Task statement:
Please set down every record exactly as it appears below.

Given records:
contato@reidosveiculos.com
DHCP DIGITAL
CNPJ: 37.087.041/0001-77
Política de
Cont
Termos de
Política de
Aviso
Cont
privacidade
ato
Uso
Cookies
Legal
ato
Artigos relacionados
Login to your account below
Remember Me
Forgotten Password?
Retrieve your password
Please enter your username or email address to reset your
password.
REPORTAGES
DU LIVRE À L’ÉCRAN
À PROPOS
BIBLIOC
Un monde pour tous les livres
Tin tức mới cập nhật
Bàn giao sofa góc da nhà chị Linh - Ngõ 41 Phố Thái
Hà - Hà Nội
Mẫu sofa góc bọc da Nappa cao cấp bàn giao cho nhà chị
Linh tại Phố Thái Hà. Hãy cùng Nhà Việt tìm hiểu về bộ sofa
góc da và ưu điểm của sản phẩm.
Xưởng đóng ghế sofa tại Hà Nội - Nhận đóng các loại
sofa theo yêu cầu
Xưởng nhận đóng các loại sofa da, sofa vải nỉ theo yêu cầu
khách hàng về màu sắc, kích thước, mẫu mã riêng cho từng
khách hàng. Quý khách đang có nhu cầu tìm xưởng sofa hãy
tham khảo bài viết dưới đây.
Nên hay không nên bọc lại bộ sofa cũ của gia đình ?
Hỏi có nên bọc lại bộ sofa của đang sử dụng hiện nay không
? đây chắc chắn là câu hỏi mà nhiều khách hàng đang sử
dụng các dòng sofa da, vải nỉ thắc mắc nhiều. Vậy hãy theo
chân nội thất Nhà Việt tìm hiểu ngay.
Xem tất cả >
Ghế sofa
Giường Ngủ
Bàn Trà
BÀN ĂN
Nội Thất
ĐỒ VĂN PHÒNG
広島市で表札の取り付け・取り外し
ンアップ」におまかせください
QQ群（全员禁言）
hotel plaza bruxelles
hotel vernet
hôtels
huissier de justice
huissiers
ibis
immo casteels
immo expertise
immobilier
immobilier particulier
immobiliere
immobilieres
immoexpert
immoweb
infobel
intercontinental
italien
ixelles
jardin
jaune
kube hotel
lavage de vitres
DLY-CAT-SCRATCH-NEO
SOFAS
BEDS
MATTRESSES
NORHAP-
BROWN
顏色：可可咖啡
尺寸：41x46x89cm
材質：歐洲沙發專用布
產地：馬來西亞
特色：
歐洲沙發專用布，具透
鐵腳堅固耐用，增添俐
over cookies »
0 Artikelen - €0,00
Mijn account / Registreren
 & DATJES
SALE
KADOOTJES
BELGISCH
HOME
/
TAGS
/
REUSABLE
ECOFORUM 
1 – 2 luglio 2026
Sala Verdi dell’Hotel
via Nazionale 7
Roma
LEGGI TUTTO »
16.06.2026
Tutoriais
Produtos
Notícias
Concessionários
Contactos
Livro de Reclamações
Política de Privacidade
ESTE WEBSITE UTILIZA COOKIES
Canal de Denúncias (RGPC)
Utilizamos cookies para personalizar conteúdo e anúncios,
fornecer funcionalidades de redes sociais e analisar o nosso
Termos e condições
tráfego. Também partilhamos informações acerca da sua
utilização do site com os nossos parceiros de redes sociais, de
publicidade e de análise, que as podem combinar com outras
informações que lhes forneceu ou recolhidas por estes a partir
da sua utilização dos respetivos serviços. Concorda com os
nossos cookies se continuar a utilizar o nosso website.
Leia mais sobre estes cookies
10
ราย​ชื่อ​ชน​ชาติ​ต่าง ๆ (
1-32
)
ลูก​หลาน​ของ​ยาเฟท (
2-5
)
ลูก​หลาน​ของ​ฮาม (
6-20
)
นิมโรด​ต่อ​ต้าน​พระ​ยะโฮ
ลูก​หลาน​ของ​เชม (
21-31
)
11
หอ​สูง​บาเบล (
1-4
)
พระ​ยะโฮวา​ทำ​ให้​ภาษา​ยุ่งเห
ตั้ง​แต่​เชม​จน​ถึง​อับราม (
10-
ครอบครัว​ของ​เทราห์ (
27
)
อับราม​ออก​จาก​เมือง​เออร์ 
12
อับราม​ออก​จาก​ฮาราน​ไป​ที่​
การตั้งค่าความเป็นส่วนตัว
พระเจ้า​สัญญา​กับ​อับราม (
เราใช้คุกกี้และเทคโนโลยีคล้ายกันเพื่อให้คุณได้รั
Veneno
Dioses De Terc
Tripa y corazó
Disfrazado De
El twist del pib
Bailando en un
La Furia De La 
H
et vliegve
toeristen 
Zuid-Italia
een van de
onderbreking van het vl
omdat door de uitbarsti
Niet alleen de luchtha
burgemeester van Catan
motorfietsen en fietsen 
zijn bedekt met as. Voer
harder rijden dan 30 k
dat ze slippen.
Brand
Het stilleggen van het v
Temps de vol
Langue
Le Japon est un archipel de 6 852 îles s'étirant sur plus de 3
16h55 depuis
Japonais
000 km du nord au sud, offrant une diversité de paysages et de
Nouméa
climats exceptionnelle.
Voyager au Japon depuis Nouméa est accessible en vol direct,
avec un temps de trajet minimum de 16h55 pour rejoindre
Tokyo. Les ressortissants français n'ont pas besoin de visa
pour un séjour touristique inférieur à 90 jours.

Your response:
contato@reidosveiculos.com
DHCP DIGITAL
CNPJ: 37.087.041/0001-77
Política de
Cont
Termos de
Política de
Aviso
Cont
privacidade
ato
Uso
Cookies
Legal
ato
Artigos relacionados
Login to your account below
Remember Me
Forgotten Password?
Retrieve your password
Please enter your username or email address to reset your
password.
REPORTAGES
DU LIVRE À L’ÉCRAN
À PROPOS
BIBLIOC
Un monde pour tous les livres
Tin tức mới cập nhật
Bàn giao sofa góc da nhà chị Linh - Ngõ 41 Phố Thái
Hà - Hà Nội
Mẫu sofa góc bọc da Nappa cao cấp bàn giao cho nhà chị
Linh tại Phố Thái Hà. Hãy cùng Nhà Việt tìm hiểu về bộ sofa
góc da và ưu điểm của sản phẩm.
Xưởng đóng ghế sofa tại Hà Nội - Nhận đóng các loại
sofa theo yêu cầu
Xưởng nhận đóng các loại sofa da, sofa vải nỉ theo yêu cầu
khách hàng về màu sắc, kích thước, mẫu mã riêng cho từng
khách hàng. Quý khách đang có nhu cầu tìm xưởng sofa hãy
tham khảo bài viết dưới đây.
Nên hay không nên bọc lại bộ sofa cũ của gia đình ?
Hỏi có nên bọc lại bộ sofa của đang sử dụng hiện nay không
? đây chắc chắn là câu hỏi mà nhiều khách hàng đang sử
dụng các dòng sofa da, vải nỉ thắc mắc nhiều. Vậy hãy theo
chân nội thất Nhà Việt tìm hiểu ngay.
Xem tất cả >
Ghế sofa
Giường Ngủ
Bàn Trà
BÀN ĂN
Nội Thất
ĐỒ VĂN PHÒNG
広島市で表札の取り付け・取り外し
ンアップ」におまかせください
QQ群（全员禁言）
hotel plaza bruxelles
hotel vernet
hôtels
huissier de justice
huissiers
ibis
immo casteels
immo expertise
immobilier
immobilier particulier
immobiliere
immobilieres
immoexpert
immoweb
infobel
intercontinental
italien
ixelles
jardin
jaune
kube hotel
lavage de vitres
DLY-CAT-SCRATCH-NEO
SOFAS
BEDS
MATTRESSES
NORHAP-
BROWN
顏色：可可咖啡
尺寸：41x46x89cm
材質：歐洲沙發專用布
產地：馬來西亞
特色：
歐洲沙發專用布，具透
鐵腳堅固耐用，增添俐
over cookies »
0 Artikelen - €0,00
Mijn account / Registreren
 & DATJES
SALE
KADOOTJES
BELGISCH
HOME
/
TAGS
/
REUSABLE
ECOFORUM 
1 – 2 luglio 2026
Sala Verdi dell’Hotel
via Nazionale 7
Roma
LEGGI TUTTO »
16.06.2026
Tutoriais
Produtos
Notícias
Concessionários
Contactos
Livro de Reclamações
Política de Privacidade
ESTE WEBSITE UTILIZA COOKIES
Canal de Denúncias (RGPC)
Utilizamos cookies para personalizar conteúdo e anúncios,
fornecer funcionalidades de redes sociais e analisar o nosso
Termos e condições
tráfego. Também partilhamos informações acerca da sua
utilização do site com os nossos parceiros de redes sociais, de
publicidade e de análise, que as podem combinar com outras
informações que lhes forneceu ou recolhidas por estes a partir
da sua utilização dos respetivos serviços. Concorda com os
nossos cookies se continuar a utilizar o nosso website.
Leia mais sobre estes cookies
10
ราย​ชื่อ​ชน​ชาติ​ต่าง ๆ (
1-32
)
ลูก​หลาน​ของ​ยาเฟท (
2-5
)
ลูก​หลาน​ของ​ฮาม (
6-20
)
นิมโรด​ต่อ​ต้าน​พระ​ยะโฮ
ลูก​หลาน​ของ​เชม (
21-31
)
11
หอ​สูง​บาเบล (
1-4
)
พระ​ยะโฮวา​ทำ​ให้​ภาษา​ยุ่งเห
ตั้ง​แต่​เชม​จน​ถึง​อับราม (
10-
ครอบครัว​ของ​เทราห์ (
27
)
อับราม​ออก​จาก​เมือง​เออร์ 
12
อับราม​ออก​จาก​ฮาราน​ไป​ที่​
การตั้งค่าความเป็นส่วนตัว
พระเจ้า​สัญญา​กับ​อับราม (
เราใช้คุกกี้และเทคโนโลยีคล้ายกันเพื่อให้คุณได้รั
Veneno
Dioses De Terc
Tripa y corazó
Disfrazado De
El twist del pib
Bailando en un
La Furia De La 
H
et vliegve
toeristen 
Zuid-Italia
een van de
onderbreking van het vl
omdat door de uitbarsti
Niet alleen de luchtha
burgemeester van Catan
motorfietsen en fietsen 
zijn bedekt met as. Voer
harder rijden dan 30 k
dat ze slippen.
Brand
Het stilleggen van het v
Temps de vol
Langue
Le Japon est un archipel de 6 852 îles s'étirant sur plus de 3
16h55 depuis
Japonais
000 km du nord au sud, offrant une diversité de paysages et de
Nouméa
climats exceptionnelle.
Voyager au Japon depuis Nouméa est accessible en vol direct,
avec un temps de trajet minimum de 16h55 pour rejoindre
Tokyo. Les ressortissants français n'ont pas besoin de visa
pour un séjour touristique inférieur à 90 jours.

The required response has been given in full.